Collected data
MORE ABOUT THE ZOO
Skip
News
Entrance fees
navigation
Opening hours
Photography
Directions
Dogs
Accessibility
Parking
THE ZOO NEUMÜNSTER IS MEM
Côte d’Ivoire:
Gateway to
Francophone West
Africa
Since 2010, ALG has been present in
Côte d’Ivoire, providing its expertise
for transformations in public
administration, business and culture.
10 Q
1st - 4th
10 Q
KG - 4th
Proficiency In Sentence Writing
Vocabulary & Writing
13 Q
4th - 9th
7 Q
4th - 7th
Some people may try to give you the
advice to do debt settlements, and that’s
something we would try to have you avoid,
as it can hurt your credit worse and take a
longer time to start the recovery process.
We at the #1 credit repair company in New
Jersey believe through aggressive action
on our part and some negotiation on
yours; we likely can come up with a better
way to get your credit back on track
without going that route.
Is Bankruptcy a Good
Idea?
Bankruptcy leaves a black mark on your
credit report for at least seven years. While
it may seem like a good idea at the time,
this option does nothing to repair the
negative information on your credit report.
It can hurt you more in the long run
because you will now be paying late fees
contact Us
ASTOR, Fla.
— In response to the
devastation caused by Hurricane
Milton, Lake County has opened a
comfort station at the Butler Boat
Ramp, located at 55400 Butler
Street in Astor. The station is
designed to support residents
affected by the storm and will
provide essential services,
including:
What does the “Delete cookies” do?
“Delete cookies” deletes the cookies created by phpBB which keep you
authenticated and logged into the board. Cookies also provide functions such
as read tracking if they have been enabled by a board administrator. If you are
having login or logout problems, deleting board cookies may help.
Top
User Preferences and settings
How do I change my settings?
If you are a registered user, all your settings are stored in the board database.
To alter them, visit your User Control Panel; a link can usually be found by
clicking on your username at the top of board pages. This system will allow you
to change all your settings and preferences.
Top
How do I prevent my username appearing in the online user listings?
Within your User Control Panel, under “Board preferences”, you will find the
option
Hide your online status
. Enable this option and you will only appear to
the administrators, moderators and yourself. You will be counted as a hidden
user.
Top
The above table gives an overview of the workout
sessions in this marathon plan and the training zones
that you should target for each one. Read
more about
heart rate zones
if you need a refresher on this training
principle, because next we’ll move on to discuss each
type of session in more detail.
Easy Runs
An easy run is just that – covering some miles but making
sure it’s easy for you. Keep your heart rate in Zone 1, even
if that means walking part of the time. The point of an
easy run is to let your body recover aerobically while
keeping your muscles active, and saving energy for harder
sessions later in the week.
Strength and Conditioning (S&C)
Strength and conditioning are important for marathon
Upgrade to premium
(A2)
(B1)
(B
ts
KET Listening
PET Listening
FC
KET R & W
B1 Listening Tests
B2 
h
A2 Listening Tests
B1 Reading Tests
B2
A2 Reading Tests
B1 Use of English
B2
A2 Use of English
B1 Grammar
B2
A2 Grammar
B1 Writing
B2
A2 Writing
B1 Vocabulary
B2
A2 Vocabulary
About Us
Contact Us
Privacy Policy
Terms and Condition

--

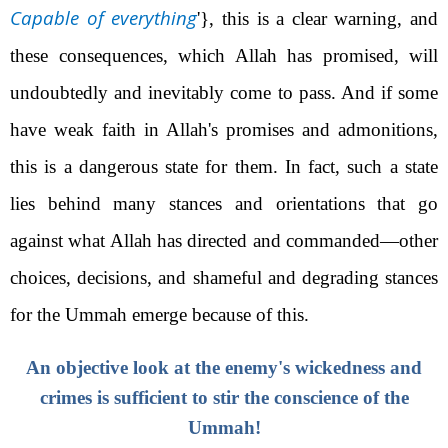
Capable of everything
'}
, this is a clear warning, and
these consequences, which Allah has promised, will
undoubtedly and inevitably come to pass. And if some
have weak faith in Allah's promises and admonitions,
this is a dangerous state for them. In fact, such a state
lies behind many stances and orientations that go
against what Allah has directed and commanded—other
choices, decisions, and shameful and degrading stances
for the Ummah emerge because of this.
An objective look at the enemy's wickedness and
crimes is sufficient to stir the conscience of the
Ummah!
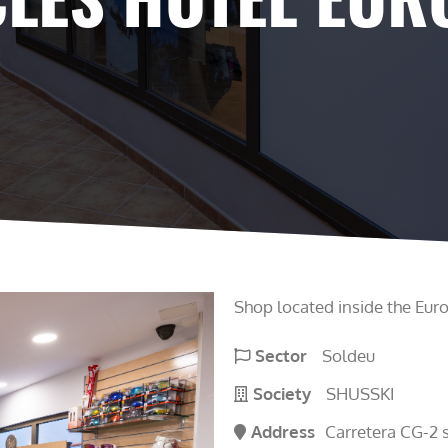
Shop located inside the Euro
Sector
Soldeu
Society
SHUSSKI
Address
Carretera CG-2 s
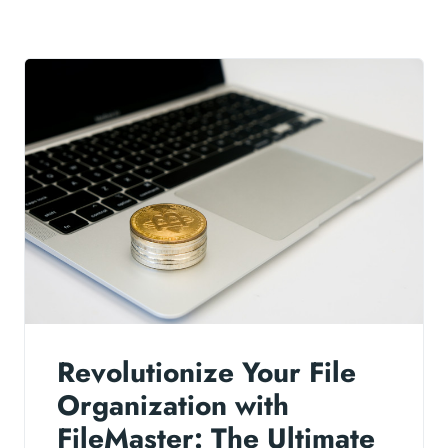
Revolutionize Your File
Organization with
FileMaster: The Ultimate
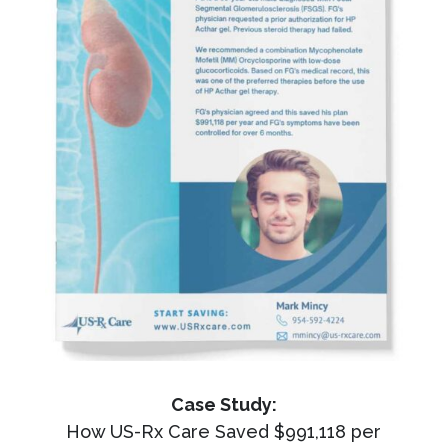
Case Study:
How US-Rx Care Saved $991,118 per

What the task requires => Please repeat, exactly as written, the lines in the records above, starting with the one that has "undoubtedly and inevitably" and going on through the one that has "How US-Rx Care Saved $991,118 per". Pictures are to be left out.

Exercise solution =>
undoubtedly and inevitably come to pass. And if some
have weak faith in Allah's promises and admonitions,
this is a dangerous state for them. In fact, such a state
lies behind many stances and orientations that go
against what Allah has directed and commanded—other
choices, decisions, and shameful and degrading stances
for the Ummah emerge because of this.
An objective look at the enemy's wickedness and
crimes is sufficient to stir the conscience of the
Ummah!
Shop located inside the Euro
Sector
Soldeu
Society
SHUSSKI
Address
Carretera CG-2 s
Revolutionize Your File
Organization with
FileMaster: The Ultimate
Case Study:
How US-Rx Care Saved $991,118 per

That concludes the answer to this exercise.